In spite of this, I still thought that this post was worth making, as a means of bringing attention to Annie’s claims, which I think have a nonzero probability of being true in whole or in part.
This seems like a thing that, even if true, would not lead to any direct evidence? Like presumably the only evidence of the sexual abuse that persists this long is gonna be her memories, Sam Altman’s memories, and maybe other family members memories.
(Or I suppose maybe they could run a PPG test on Sam Altman to better measure his sexuality? But AFAIK such tests are somewhat noisy and basically never performed.)
Yes, I think you raise valid points. Given that Annie’s (purported) sexual abuse occurred so long ago, I agree that it is unlikely that, at this point, direct evidence of Sam’s (purported) sexual abuse of her would be able to gathered.
Deviating a bit from your reply to the more general question of “What direct evidence could be provided (e.g. by Annie) to corroborate the claims Annie is making?”—I do think that a potentially useful piece of evidence that could be provided to corroborate (some of) Annie’s claims would be proof that:
Annie’s father left her money in his will.
Annie did not receive this money, as specified in the will.

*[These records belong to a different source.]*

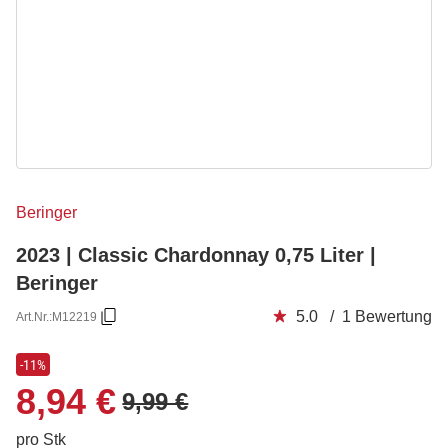
Beringer
2023 | Classic Chardonnay 0,75 Liter |
Beringer
5.0 / 1 Bewertung
Art.Nr.:
M12219
-11%
8,94 €
9,99 €
pro Stk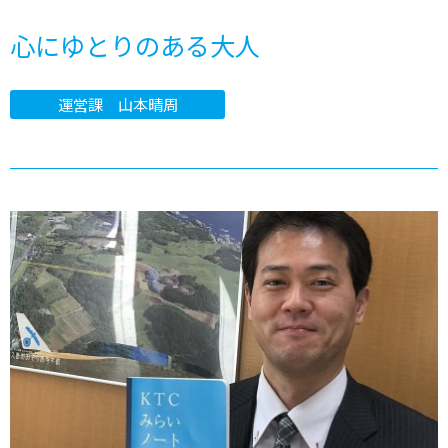
心にゆとりのある大人
運営課 山本晴周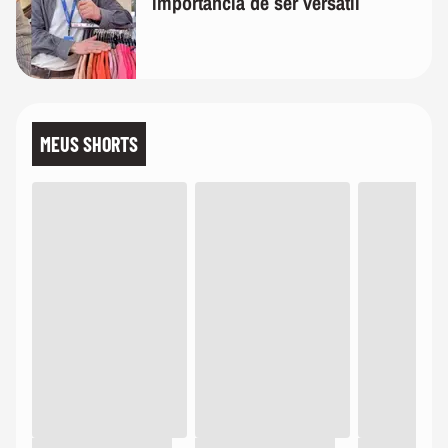
importância de ser versátil
MEUS SHORTS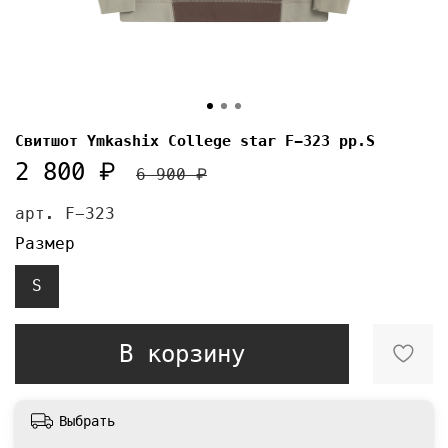
Свитшот Ymkashix College star F-323 pp.S
2 800 ₽
6 900 ₽
арт.
F-323
Размер
S
В корзину
Выбрать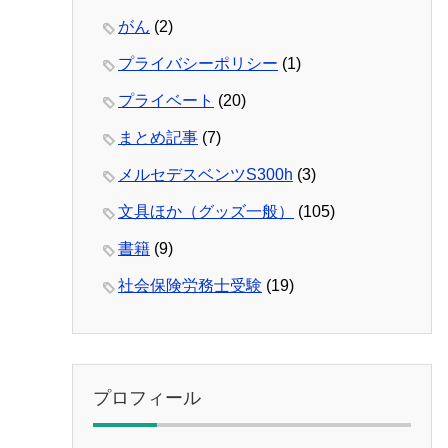
がん
(2)
プライバシーポリシー
(1)
プライベート
(20)
まとめ記事
(7)
メルセデスベンツS300h
(3)
文具ほか（グッズ一般）
(105)
書籍
(9)
社会保険労務士受験
(19)
プロフィール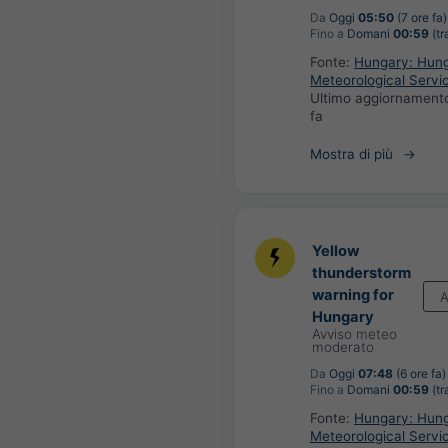
Da
Oggi
05:50
(7 ore fa)
Fino a
Domani
00:59
(tr
Fonte:
Hungary: Hung
Meteorological Servi
Ultimo aggiornament
fa
Mostra di più
Yellow
thunderstorm
warning for
A
Hungary
Avviso meteo
moderato
Da
Oggi
07:48
(6 ore fa)
Fino a
Domani
00:59
(tr
Fonte:
Hungary: Hung
Meteorological Servi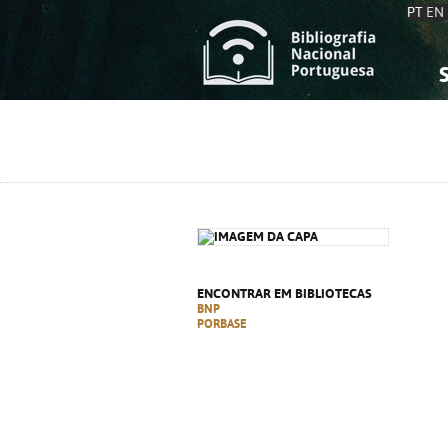
PT
EN
S
S
C
C
C
C
A
A
ENCONTRAR EM BIBLIOTECAS
BNP
PORBASE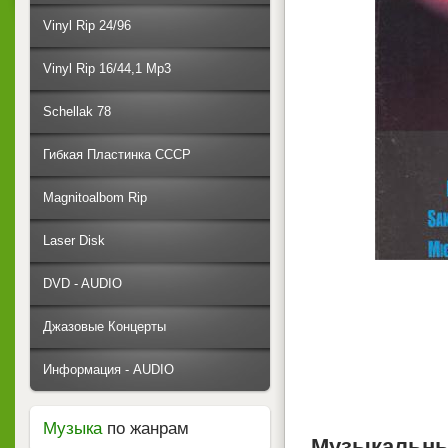
Vinyl Rip 24/96
Vinyl Rip 16/44,1 Mp3
Schellak 78
Гибкая Пластинка СССР
Magnitoalbom Rip
Laser Disk
DVD - AUDIO
Джазовые Концерты
Информация - AUDIO
Музыка
по жанрам
Музыкальны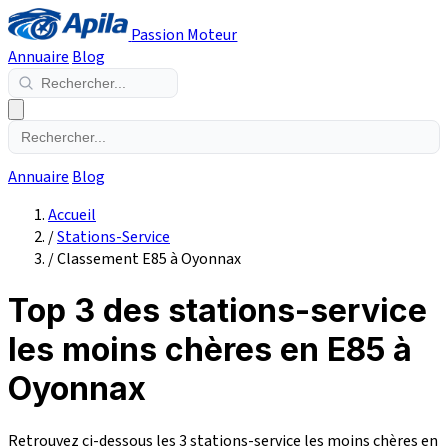
Passion Moteur
Annuaire
Blog
Annuaire
Blog
Accueil
/
Stations-Service
/
Classement E85 à Oyonnax
Top 3 des stations-service
les moins chères en E85 à
Oyonnax
Retrouvez ci-dessous les 3 stations-service les moins chères en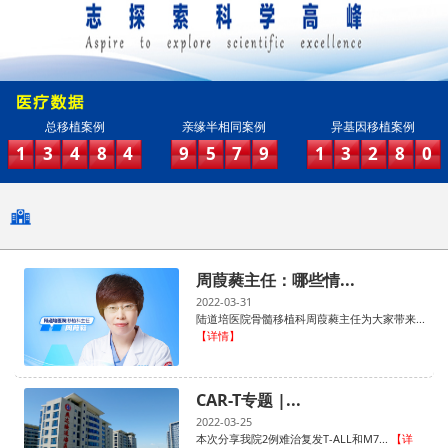
总移植案例
亲缘半相同案例
异基因移植案例
1
3
4
8
4
9
5
7
9
1
3
2
8
0
周葭蕤主任：哪些情...
2022-03-31
陆道培医院骨髓移植科周葭蕤主任为大家带来...
【详情】
CAR-T专题 |...
2022-03-25
本次分享我院2例难治复发T-ALL和M7...
【详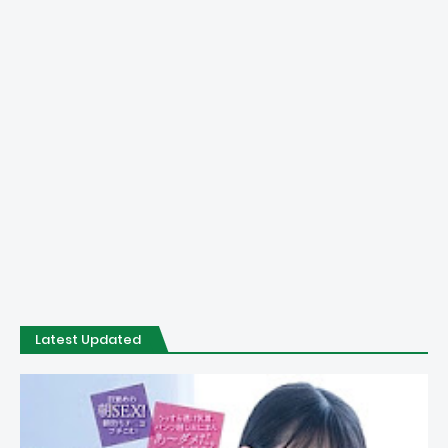
Latest Updated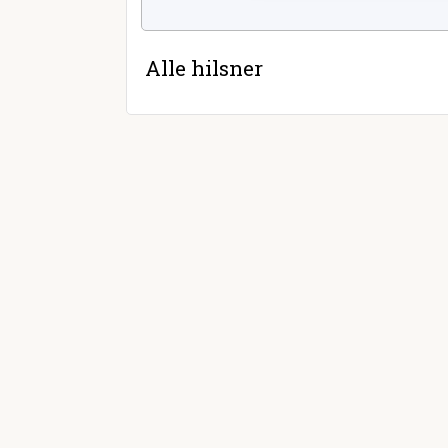
Alle hilsner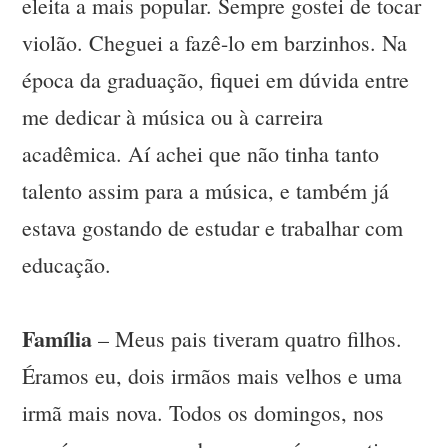
eleita a mais popular. Sempre gostei de tocar
violão. Cheguei a fazê-lo em barzinhos. Na
época da graduação, fiquei em dúvida entre
me dedicar à música ou à carreira
acadêmica. Aí achei que não tinha tanto
talento assim para a música, e também já
estava gostando de estudar e trabalhar com
educação.
Família
– Meus pais tiveram quatro filhos.
Éramos eu, dois irmãos mais velhos e uma
irmã mais nova. Todos os domingos, nos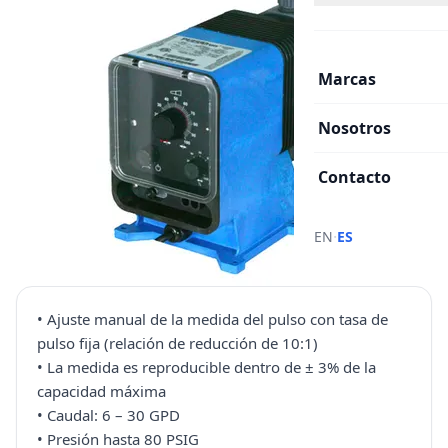
Marcas
Nosotros
Contacto
·
EN
ES
• Ajuste manual de la medida del pulso con tasa de
pulso fija (relación de reducción de 10:1)
• La medida es reproducible dentro de ± 3% de la
capacidad máxima
• Caudal: 6 – 30 GPD
• Presión hasta 80 PSIG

I suspect that only the people involved will ever know the truth about the sexual abuse accusation. The claim about money, although in my opinion less serious, seems much easier to investigate. (And then, we can make a probabilistic update about the other claim.)
Other accusations in the article, such as Sam not willing to link a podcast, don’t seem important to me.
Those claims would be nice to know the answer to, though I don’t know that proving those claims would prove the sexual abuse allegations, nor that disproving those claims would disprove the sexual abuse allegations. Obviously one could argue that these claims are evidence about the relative trustworthiness of Annie vs Sam, but I am not sure trustworthiness across different claims is sufficiently well-correlated in these sorts of situations that it’s a valid inference to make.